И не сопротивляется, когда он тянет ее ближе к себе. В его руках неожиданно хорошо. Это как долго бродить где-то, в чужом краю, а затем вернуться домой… И запустить босые ступни в пушистый ковер у кровати…
– Малинка… – шепчет он, обжигая горячим дыханием губы, и это безмолвное требование, приказ, которому Машка подчиняется. Раскрывает рот и с восторгом ощущает, как он прикасается. Нежно-нежно, осторожно, словно пробуя.
И губы у него твердые, да… Такие настойчивые… Пожалуй, настойчивей, чем она запомнила… И в то же время – более умелые… Научился за эти годы…
Мысль эта не вызывает негатива, в конце концов, Машка тоже не монашкой жила… Но все прошлое сейчас почему-то воспринимается далеким-далеким и совершенно ненужным… Словно сон был. А настоящее, реальное – вот оно. Сейчас.
Сашка усиливает напор, целует все грубее, жестче, его большие ладони обхватывают ее за талию, чуть приподнимают, чтоб удобней было целовать, Машка ощущает, что ноги не касаются пола, что она просто висит в его руках, и это почему-то вызывает дикий восторг, руки сами тянутся обнять его за шею, легко царапая короткими ногтями по затылку, Сашка сдержанно рычит ей в губы, но не прекращает целовать, наоборот, только распаляется все сильнее.

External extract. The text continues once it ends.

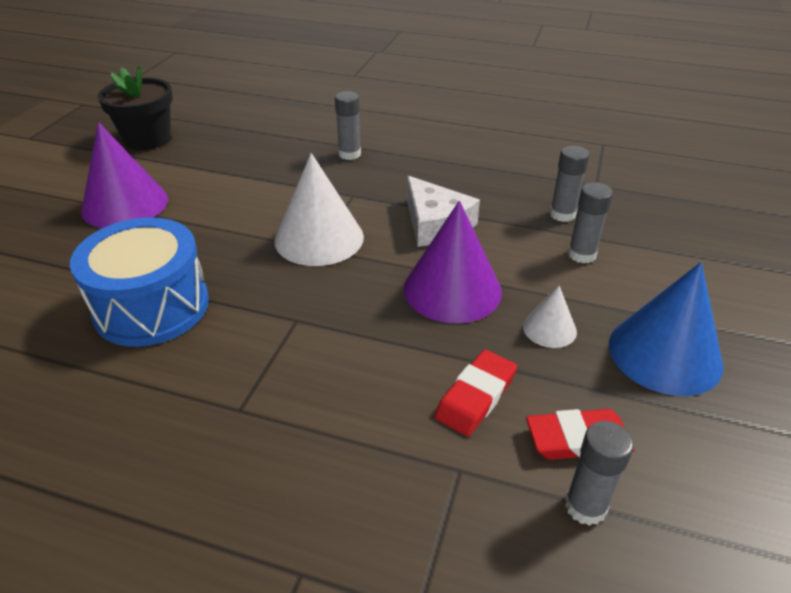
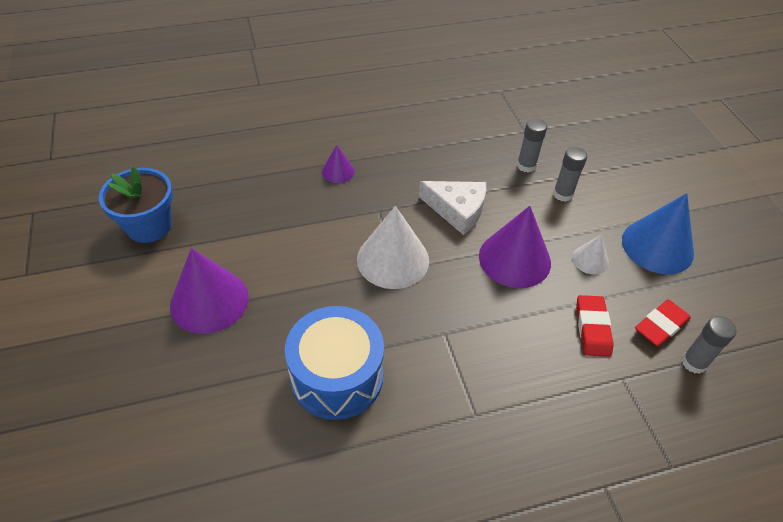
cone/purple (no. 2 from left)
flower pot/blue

И это просто упоительное ощущение, Машка теряет полностью связь с реальностью, и нет в мире больше ничего, кроме этого большого, грубого мужчины, опять, в который раз, сделавшего проклятый праздник Восьмого марта незабываемым…
– Мария Дмитриевна, там опять… Ой… – Леночка залетает в кабинет, тормозит на полном ходу, – простите…
И выбегает за дверь.
А Сашка, прекратив целовать Машку, но не прекратив держать на весу, только усмехается и зарывается носом в ее волосы:
– Черт… Малинка… Офигеть…
Машка не отвечает, хотя с его определением ситуации полностью согласна. И даже, может, и грубее можно сказать… Но не нужно.

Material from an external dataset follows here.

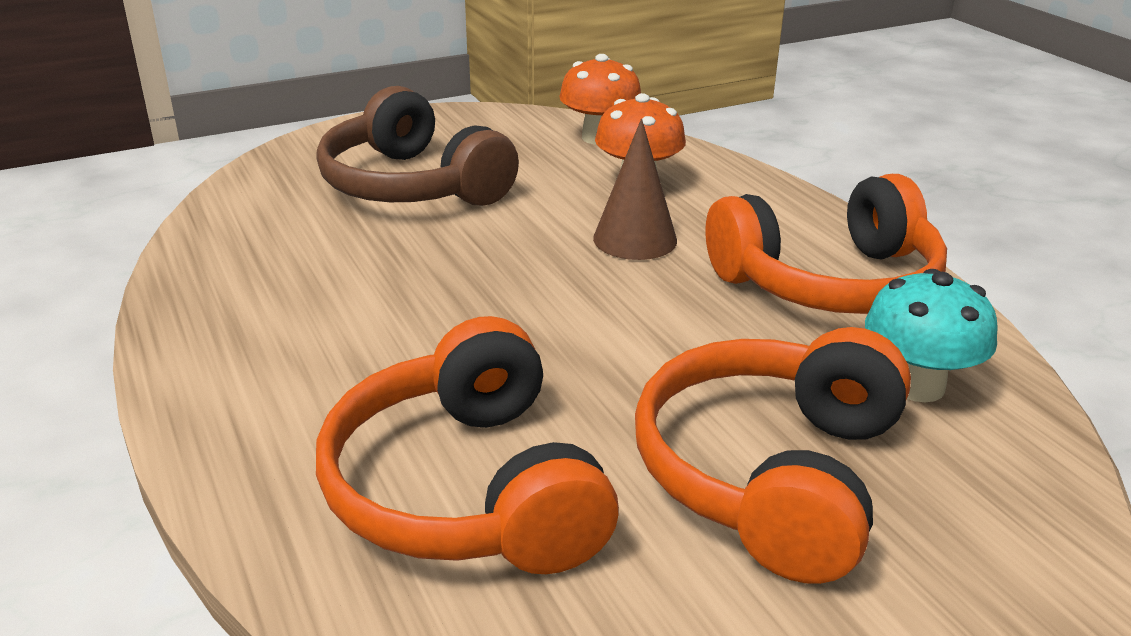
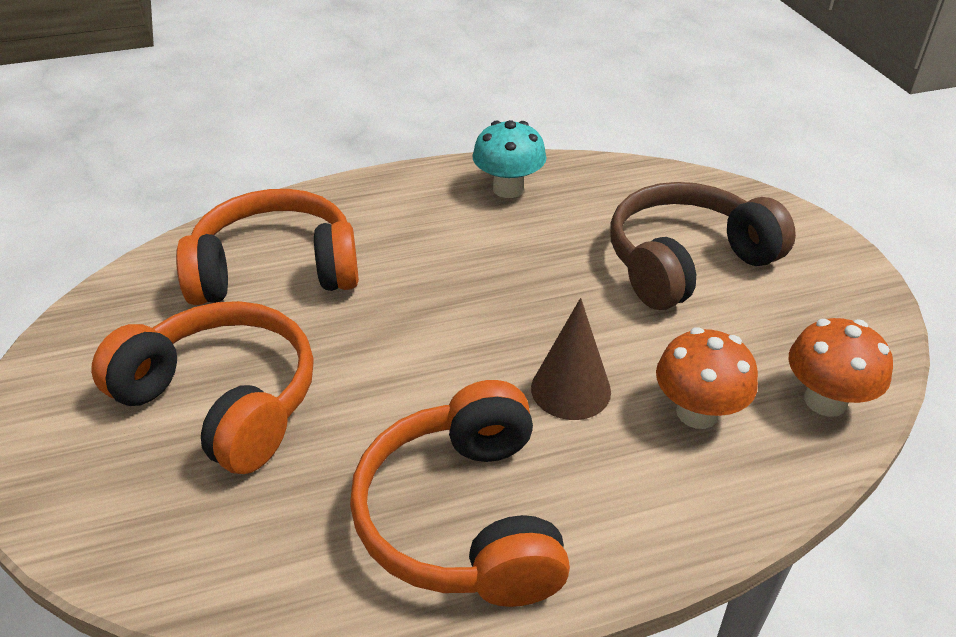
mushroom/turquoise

Она держится за его шею, вися послушной тряпочкой в тяжелых, властных руках, и ощущает себя невероятно счастливой и защищенной.
И не хочется его отпускать. Он ведь… Он может выйти сейчас за порог и не вернуться… И окажется, что его и не было, а все, что произошло, просто ее сон, результат временного помрачения рассудка…

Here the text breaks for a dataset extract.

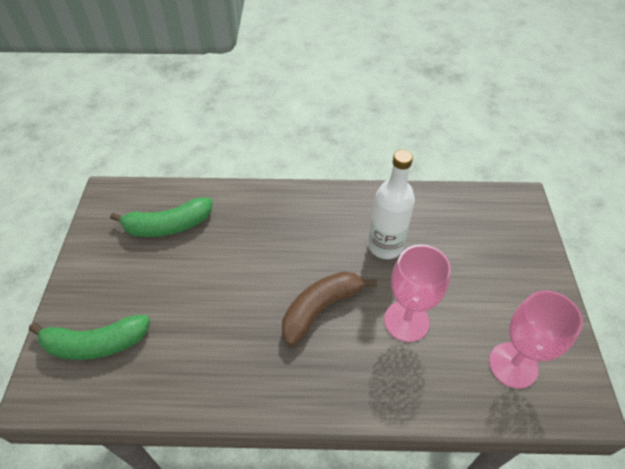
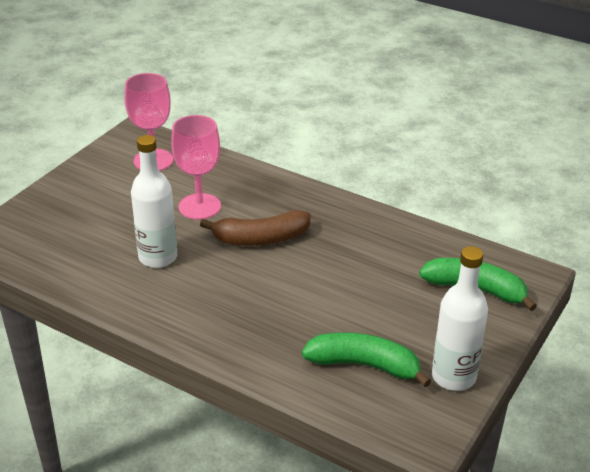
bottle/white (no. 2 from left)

И Сашка, похоже, чувствует то же самое, потому что отпускать ее вообще не торопится, сжимает, водит носом по шее, покрывая чувствительную кожу мелкими, царапучими поцелуями… И это так морозно-сладко, что Машка только ежится счастливо…
– Мария Дмитриевна, – пищит из-за двери деликатная Леночка, – там вы срочно нужны…
Машка выдыхает, смотрит на Сашку:
– Мне надо идти.
– Когда заканчиваешь? – хрипло интересуется он, не торопясь отпускать.
– Утром, в восемь.
– Хорошо… Я тебя встречу.
Это сказано таким командным, безапелляционным тоном, что от любого другого и в любой другой ситуации Машка бы обязательно взбрыкнула. Но сейчас она только выдыхает и кивает.
– Номер телефона твой.
Сашка отпускает ее, напоследок скользнув губами по шее. Машка вздрагивает, скрывая прыгающие по коже мурашки, тянется за телефоном, смотрит вопросительно, и Сашка диктует ей цифры.
Машка делает дозвон, смотрит, как он принимает, сохраняет. И опять смотрит на нее. Темным, горячим взглядом.
– Даже не надейся, что в третий раз у тебя это получится, – коротко и с легкой угрозой говорит он.
– Что? – удивленно поднимает она брови, слегка кокетничая, потому что всем все понятно, естественно.